L'ex ministro Usa rivela: «Pressioni di Bruxelles per far cadere Berlusconi»

L a democrazia sotto tutela, la sovranità nazionale sotto attacco, la volontà popolare sotto i tacchi. Prima il libro di Alan Friedman con la denuncia delle manovre «interne» con cui venne messo nel mirino un governo regolarmente eletto. Ora l'affondo dell'ex segretario del Tesoro americano, Timothy Geithner, che nel suo libro di memorie, Stress test, racconta senza mezzi termini il tentativo di coinvolgere gli Stati Uniti in un piano internazionale di matrice europea finalizzato a costringere Silvio Berlusconi alle dimissioni.

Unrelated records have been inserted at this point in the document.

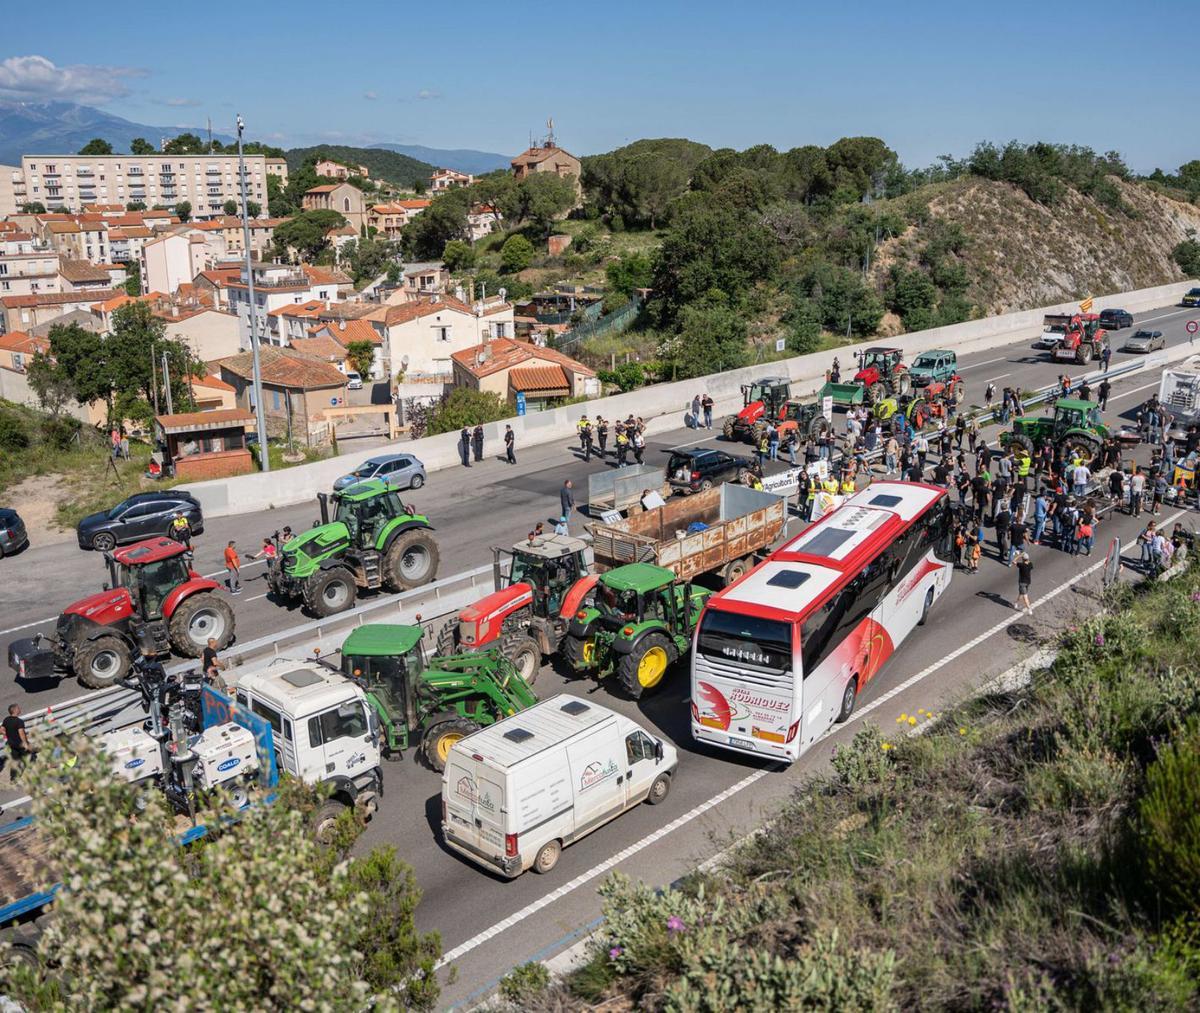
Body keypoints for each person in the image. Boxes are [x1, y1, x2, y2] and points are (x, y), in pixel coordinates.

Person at [3, 704, 36, 780]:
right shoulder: (19, 721)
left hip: (11, 743)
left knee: (15, 760)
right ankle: (34, 773)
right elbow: (21, 733)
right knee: (30, 757)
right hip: (19, 744)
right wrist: (25, 743)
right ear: (15, 710)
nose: (20, 709)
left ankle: (13, 778)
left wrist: (8, 733)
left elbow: (1, 729)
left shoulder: (6, 719)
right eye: (18, 708)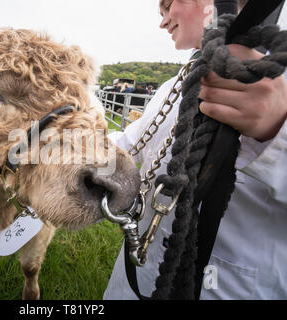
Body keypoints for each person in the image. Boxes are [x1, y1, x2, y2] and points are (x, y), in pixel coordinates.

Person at [104, 0, 287, 300]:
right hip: (134, 277)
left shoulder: (279, 79)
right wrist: (63, 139)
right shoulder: (173, 86)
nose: (163, 22)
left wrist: (279, 128)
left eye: (168, 5)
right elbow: (129, 143)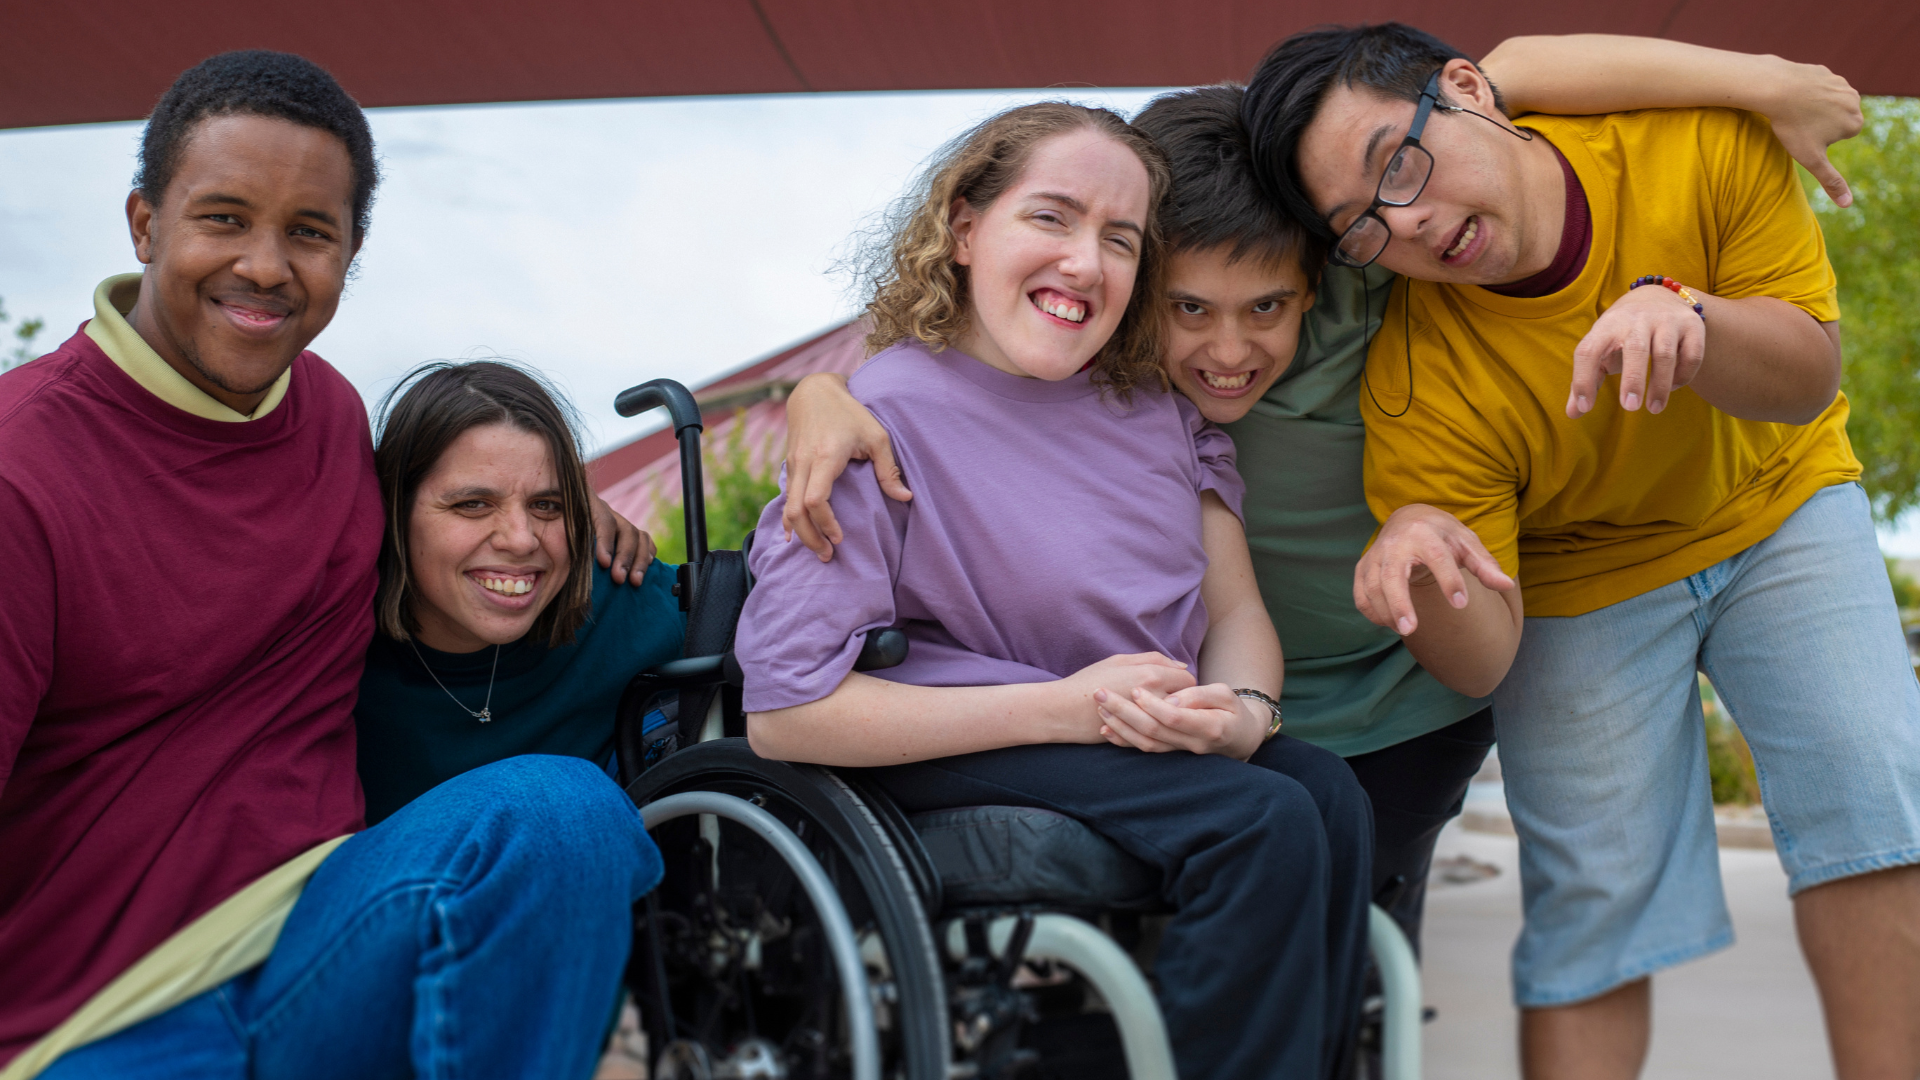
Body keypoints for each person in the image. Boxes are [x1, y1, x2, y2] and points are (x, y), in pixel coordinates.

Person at [774, 34, 1867, 957]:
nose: (1228, 350)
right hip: (1195, 707)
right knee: (1194, 946)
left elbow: (1515, 68)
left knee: (1359, 953)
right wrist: (822, 393)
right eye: (1186, 307)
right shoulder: (1109, 355)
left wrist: (1763, 82)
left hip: (1398, 703)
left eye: (1265, 308)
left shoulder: (1371, 266)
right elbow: (956, 329)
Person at [1242, 22, 1920, 1080]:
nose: (1411, 224)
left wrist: (1691, 319)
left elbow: (1809, 381)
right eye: (1365, 227)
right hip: (1578, 569)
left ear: (1467, 91)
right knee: (1590, 897)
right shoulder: (1421, 378)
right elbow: (1484, 660)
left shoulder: (1696, 146)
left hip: (1776, 500)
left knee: (1871, 796)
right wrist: (1426, 556)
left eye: (1400, 164)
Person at [0, 52, 658, 1080]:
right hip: (91, 1022)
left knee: (560, 814)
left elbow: (464, 527)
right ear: (144, 224)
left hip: (332, 937)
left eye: (310, 232)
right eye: (224, 218)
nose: (267, 265)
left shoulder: (331, 418)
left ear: (350, 254)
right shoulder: (22, 470)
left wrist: (578, 509)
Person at [735, 102, 1373, 1080]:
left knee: (1324, 793)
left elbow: (1238, 611)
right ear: (963, 228)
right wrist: (1068, 709)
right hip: (953, 736)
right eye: (1051, 217)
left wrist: (1246, 713)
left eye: (1119, 238)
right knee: (1260, 822)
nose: (1086, 261)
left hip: (1117, 737)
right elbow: (787, 714)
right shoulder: (880, 414)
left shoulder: (1158, 412)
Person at [354, 361, 684, 824]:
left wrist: (819, 395)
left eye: (547, 505)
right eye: (473, 504)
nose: (521, 538)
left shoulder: (626, 600)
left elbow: (791, 623)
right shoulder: (330, 646)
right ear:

Il periodo preso in esame è il novembre 2011. In occasione del G20 di Cannes «funzionari europei» chiesero agli Stati Uniti di aderire a un «complotto» per far cadere Berlusconi. «Non possiamo avere il suo sangue sulle nostre mani, dissi a Barack Obama» racconta Geithner nel volume anticipato in Italia da La Stampa. «Volevano costringere Berlusconi a cedere il potere; volevano che noi rifiutassimo di sostenere i prestiti dell'Fmi all'Italia, fino a quando non se ne fosse andato». I ricordi dell'ex ministro iniziano con l'estate del 2010, quando «i mercati stavano scappando da Italia e Spagna». A settembre Geithner fu invitato all'Ecofin in Polonia e suggerì l'adozione di un muro di protezione finanziato da governi e banca centrale per impedire il default. Gli americani ricevevano spesso richieste per «fare pressioni». Così arrivò anche la proposta di far cadere Berlusconi: «Parlammo a Obama di questo invito sorprendente, ma per quanto sarebbe stato utile avere una leadership migliore in Europa, non potevamo coinvolgerci in un complotto come quello». Funzionari italiani tornando con la memoria a quel vertice, ricordano le pressioni congiunte di Francia e Germania sul governo italiano affinché chiedesse un prestito all'Fmi. Una circostanza svelata da José Luis Rodriguez Zapatero nel suo libro. «Angela Merkel mi chiese se fossi disponibile a chiedere una linea di credito preventiva di 50 miliardi all'Fmi mentre altri 85 miliardi sarebbero andati all'Italia. La mia risposta fu chiara e diretta: no». Qualcuno ricorda anche che Francia e Germania espressero a Obama dubbi sulla tenuta della maggioranza italiana. La risposta degli Usa fu ferma, con un invito a valutare che la situazione non era poi molto differente da quella francese o tedesca in termini di stabilità. Alla luce di quanto raccontato da Geithner sembra di capire che se l'Italia avesse chiesto il prestito, gli Stati Uniti avrebbero posto il veto e bloccato l'operazione, chiudendo in «trappola» il nostro esecutivo. Una ricostruzione duramente smentita in serata da fonti dell'Ue: «Geithner si è riferito a qualcuno altro, certamente non alle istituzioni Ue, non a Barroso, Van Rompuy o Rehn» che, in particolare a Cannes, «hanno difeso l'indipendenza dell'Italia» e «non volevano che andasse sotto amministrazione controllata, come invece chiedevano gli Usa».
A questo punto si attende che il governo Renzi batta un colpo. I segnali, però, somigliano a una scrollata di spalle. Federica Mogherini liquida la vicenda come «una questione che riguarda il passato». Una dichiarazione che fa scattare la rabbia di Forza Italia. Angelino Alfano si limita a un «valuteremo il da farsi». In controtendenza Gianfranco Fini. «Rivelazioni oggettivamente gravi e inquietanti. Il nostro governo chieda agli Usa chiarezza». E Renato Brunetta (Fi) scrive al capo dello Stato.

«È necessaria chiarezza. Il presidente della Repubblica spinga le istituzioni all'esercizio di un dovere di trasparenza e lealtà verso il popolo italiano. Il mio partito chiede a gran voce l'istituzione di una commissione di inchiesta».